We stayed for a few days in the middle of the town, in first dodgy hotel we came across. After 3 nights of feeling insecure, no water or electricity and being kept awake until 5.30am by the neighbouring nightclub we have moved a few minutes out of town to a nice wee place on the shores of Lake Kivu. Will be based here for a few days arranging more meetings and finishing the translation of our questionnaires and interviews with Barady and Jacqui (the only English speaking girl we could find in Goma!)


The past few days have been spent meeting with various NGOs and local initiatives who are working with war-affected children. These include UNICEF, Caritas, Don Bosco, World Vision, Human Rights Watch, the Red Cross and others. Don Bosco was incredible. In one compound they run a massive school, feed 3000 local people, have a reception centre for war-affected children, have an orphanage for babies abandoned on the street and much more. It seems really run-down and under-funded which angered me and moved me in equal measure. In one room there were over 30 babies lying side by side on the floor like sardines. Mattresses in the dorms were worn down to the yellow cushion and were torn and soiled. It is a place I would love to donate some of the funds from last Friday if you are all ok with this?

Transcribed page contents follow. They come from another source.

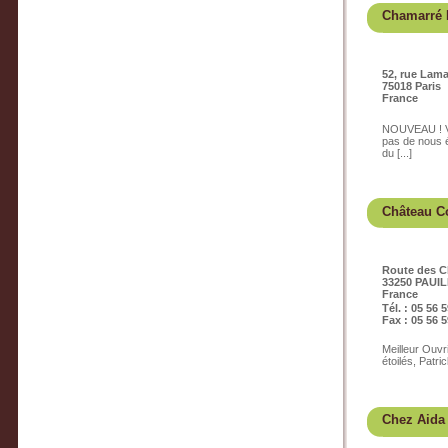
Chamarré 
52, rue Lama
75018 Paris
France
NOUVEAU ! VO
pas de nous ép
du [...]
Château C
Route des C
33250 PAUI
France
Tél. : 05 56 
Fax : 05 56 5
Meilleur Ouvr
étoilés, Patri
Chez Aida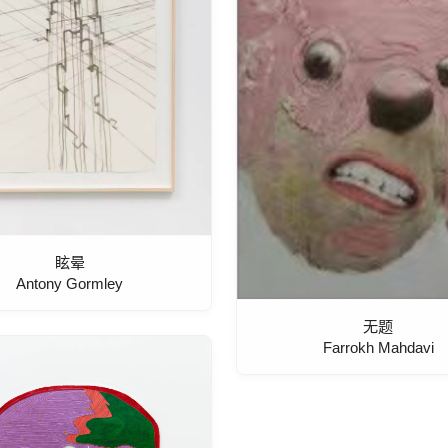
眩晕
Antony Gormley
无题
Farrokh Mahdavi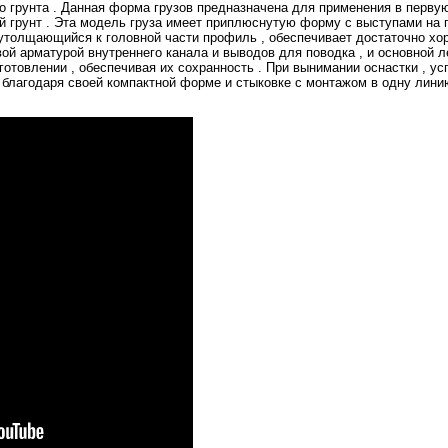
о грунта . Данная форма грузов предназначена для применения в перву
ый грунт . Эта модель груза имеет приплюснутую форму с выступами на 
о утолщающийся к головной части профиль , обеспечивает достаточно х
вой арматурой внутреннего канала и выводов для поводка , и основной 
зготовлении , обеспечивая их сохранность . При вынимании оснастки , 
, благодаря своей компактной форме и стыковке с монтажом в одну лини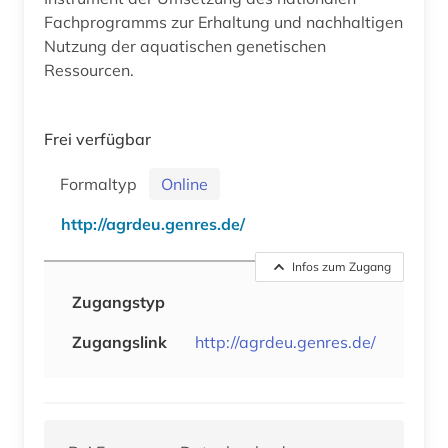
Fachprogramms zur Erhaltung und nachhaltigen
Nutzung der aquatischen genetischen
Ressourcen.
Frei verfügbar
Formaltyp
Online
http://agrdeu.genres.de/
Infos zum Zugang
Zugangstyp
Zugangslink
http://agrdeu.genres.de/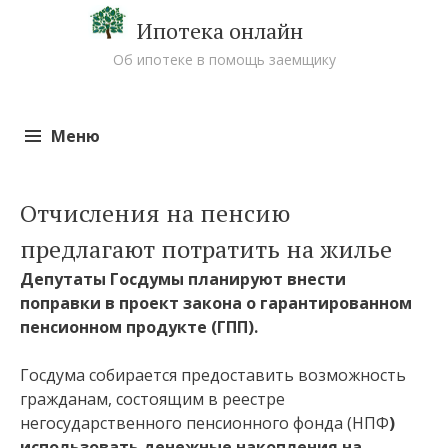
Ипотека онлайн
Об ипотеке в помощь заемщику
Меню
Перейти к содержимому
Отчисления на пенсию
предлагают потратить на жилье
Депутаты Госдумы планируют внести
поправки в проект закона о гарантированном
пенсионном продукте (ГПП).
Госдума собирается предоставить возможность
гражданам, состоящим в реестре
негосударственного пенсионного фонда (НПФ
)
использовать денежные накопления на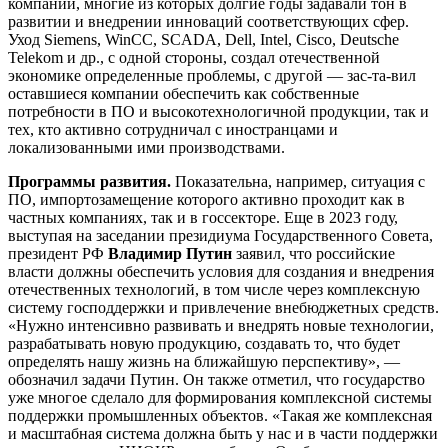
компаний, многие из которых долгие годы задавали тон в
развитии и внедрении инноваций соответствующих сфер.
Уход Siemens, WinCC, SCADA, Dell, Intel, Cisco, Deutsche
Telekom и др., с одной стороны, создал отечественной
экономике определенные проблемы, с другой — зас-та-вил
оставшиеся компании обеспечить как собственные
потребности в ПО и высокотехнологичной продукции, так и
тех, кто активно сотрудничал с иностранцами и
локализованными ими производствами.
Программы развития.
Показательна, например, ситуация с
ПО, импортозамещение которого активно проходит как в
частных компаниях, так и в госсекторе. Еще в 2023 году,
выступая на заседании президиума Государственного Совета,
президент РФ
Владимир Путин
заявил, что российские
власти должны обеспечить условия для создания и внедрения
отечественных технологий, в том числе через комплексную
систему господдержки и привлечение внебюджетных средств.
«Нужно интенсивно развивать и внедрять новые технологии,
разрабатывать новую продукцию, создавать то, что будет
определять нашу жизнь на ближайшую перспективу», —
обозначил задачи Путин. Он также отметил, что государство
уже многое сделало для формирования комплексной системы
поддержки промышленных объектов. «Такая же комплексная
и масштабная система должна быть у нас и в части поддержки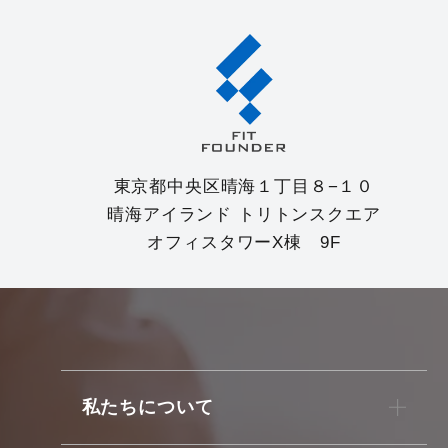
東京都中央区晴海１丁目８−１０
晴海アイランド トリトンスクエア
オフィスタワーX棟 9F
私たちについて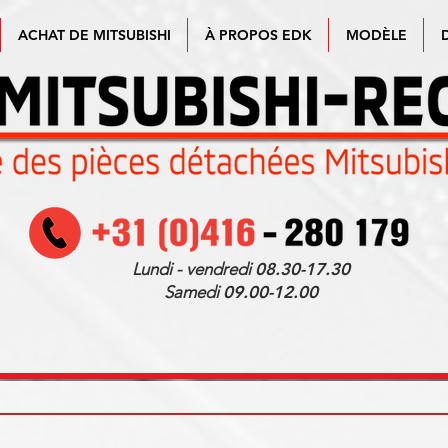
ACHAT DE MITSUBISHI
À PROPOS EDK
MODÈLE
Lundi - vendredi
08.30-17.30
Samedi
09.00-12.00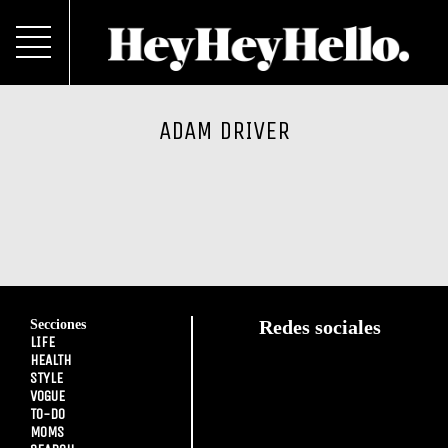
ADAM DRIVER
Secciones
Redes sociales
LIFE
HEALTH
STYLE
VOGUE
TO-DO
MOMS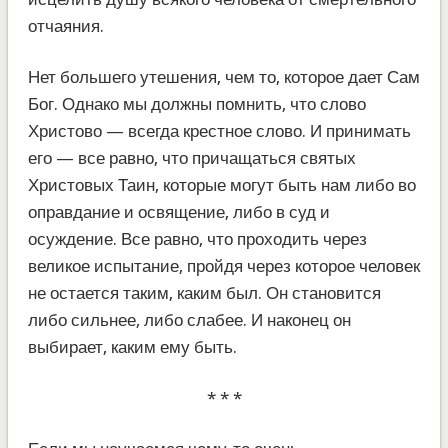
отчаяния.
Нет большего утешения, чем то, которое дает Сам
Бог. Однако мы должны помнить, что слово
Христово — всегда крестное слово. И принимать
его — все равно, что причащаться святых
Христовых Таин, которые могут быть нам либо во
оправдание и освящение, либо в суд и
осуждение. Все равно, что проходить через
великое испытание, пройдя через которое человек
не остается таким, каким был. Он становится
либо сильнее, либо слабее. И наконец он
выбирает, каким ему быть.
* * *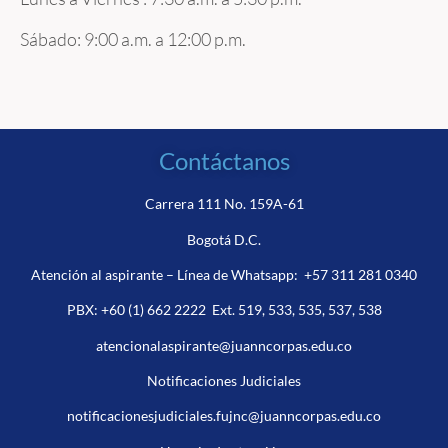
Sábado: 9:00 a.m. a 12:00 p.m.
Contáctanos
Carrera 111 No. 159A-61
Bogotá D.C.
Atención al aspirante – Línea de Whatsapp:
+57 311 281 0340
PBX:
+60 (1) 662 2222
Ext. 519, 533, 535, 537, 538
atencionalaspirante@juanncorpas.edu.co
Notificaciones Judiciales
notificacionesjudiciales.fujnc@juanncorpas.edu.co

Sorry for long update, so much more I could write. We have to decide in the next few days where, and with who, to carry out our intervention. UNICEF and Don Bosco have expressed a keen interest but the one we are currently considering is a World Vision project that is about to begin for former child soldiers and girls forced into prostitution. This is north of here, in Beni, A flight with the UN or private plane would be required to reach here, as there are practically no roads in the DRC. It would be a trip into the wild, bringing us much closer to rebel territory. It would also bring us much closer to young people who have massive needs but are unreached by the international community. Would appreciate prayers as we make a decision on this one.